This Feb. 19, 2014, file photo, shows a Facebook app icon on a smartphone in New York. Facebook's outgoing head of communications, Elliot Schrage, is taking the blame for hiring Definers, the public relations firm doing opposition research on the company's critics, including billionaire philanthropist George Soros. In a Facebook post that went up late Wednesday, Nov. 21, 2018, Schrage said the responsibility to hire Definers rests with him and that he approved the decision to hire it and similar firms. (AP Photo/Patrick Sison, File) Facebook's outgoing head of communications is taking the blame for hiring Definers, the public relations firm doing opposition research on the company's critics, including billionaire philanthropist George Soros.
In a Facebook post that went up late Wednesday, Elliot Schrage said the responsibility to hire Definers rests with him and that he approved the decision to hire it and similar firms.
Schrage provided his explanation in a message sent Tuesday to Facebook's employees, but the company waited until late Wednesday to publicly share it at a time when most people in its home country were focusing on the Thanksgiving holiday weekend.
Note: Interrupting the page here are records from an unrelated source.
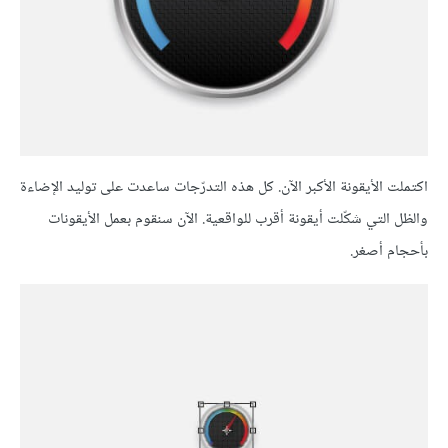
اكتملت الأيقونة الأكبر الآن. كل هذه التدرّجات ساعدت على توليد الإضاءة
والظل التي شكّلت أيقونة أقرب للواقعية. الآن سنقوم بعمل الأيقونات
بأحجام أصغر.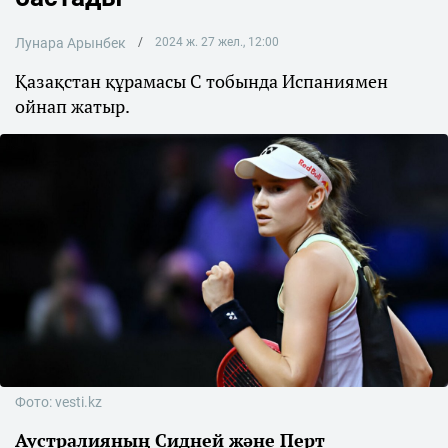
Лунара Арынбек
2024 ж. 27 жел., 12:00
Қазақстан құрамасы С тобында Испаниямен
ойнап жатыр.
Фото: vesti.kz
Аустралияның Сидней және Перт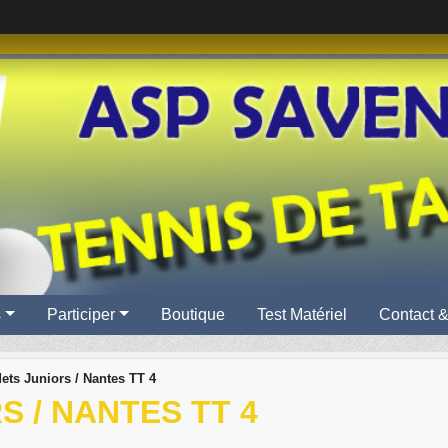
s
Participer
Boutique
Test Matériel
Contact &
ets Juniors / Nantes TT 4
S / NANTES TT 4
Facebook CEO Mark Zuckerberg also didn't mention Schrage's role in hiring and working with Definers in an interview with CNN aired late Tuesday.
Definers' link to the Menlo Park, California, company was exposed in a story published by The New York Times earlier this month.
Schrage has been at Facebook for a decade and announced his departure in June. In the post, he acknowledges that Facebook asked Definers "to do work" on Soros after he called Facebook a "menace to society" in a January speech. Definers also helped respond to what Schrage described as unfair claims about the company.
Even so, Schrage conceded that Definers' got carried away in its work to discredit Facebook's critics. The system he set up on the company's communications team "failed here and I'm sorry I let you all down," he wrote.
Sheryl Sandberg, Facebook's chief operating officer, followed up with Schrage's note of contrition with one of her own, acknowledging her responsibility for overseeing Facebook's communications team. Like Schrage, Sandberg was a top executive at Google before coming to Facebook a decade ago.
Sandberg said she did not remember Definers when she the Times article, but said she then asked employees to double check if she had ever been notified about the firm.
"Some of their work was incorporated into materials presented to me and I received a small number of emails where Definers was referenced," Sandberg wrote.
Zuckerberg, who is Facebook's controlling shareholder as well as its CEO, is standing behind Sandberg, despite the backlash caused by the company's retention of Definers and its campaign against Soros. He told CNN on Tuesday that he hopes to work with Sandberg "for decades" to come.